_The task:_ From the line with "N APPOINTMENT" through the line with "6955 State Route 101 N", inclusive, return each line of the data below exactly and leave the rest out.

----------------

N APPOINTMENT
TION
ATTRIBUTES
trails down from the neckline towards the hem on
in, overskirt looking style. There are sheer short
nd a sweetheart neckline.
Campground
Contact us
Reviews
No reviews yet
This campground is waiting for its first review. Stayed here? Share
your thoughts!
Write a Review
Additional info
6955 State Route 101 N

----------------

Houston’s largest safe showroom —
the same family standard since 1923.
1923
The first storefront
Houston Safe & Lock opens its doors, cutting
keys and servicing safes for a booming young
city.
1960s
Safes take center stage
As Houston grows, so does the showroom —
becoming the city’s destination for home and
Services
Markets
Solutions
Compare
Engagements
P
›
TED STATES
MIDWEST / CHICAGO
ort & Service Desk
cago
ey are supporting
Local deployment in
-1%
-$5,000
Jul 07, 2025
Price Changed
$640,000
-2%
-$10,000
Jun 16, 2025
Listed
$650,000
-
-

----------------

_Response to the task:_
N APPOINTMENT
TION
ATTRIBUTES
trails down from the neckline towards the hem on
in, overskirt looking style. There are sheer short
nd a sweetheart neckline.
Campground
Contact us
Reviews
No reviews yet
This campground is waiting for its first review. Stayed here? Share
your thoughts!
Write a Review
Additional info
6955 State Route 101 N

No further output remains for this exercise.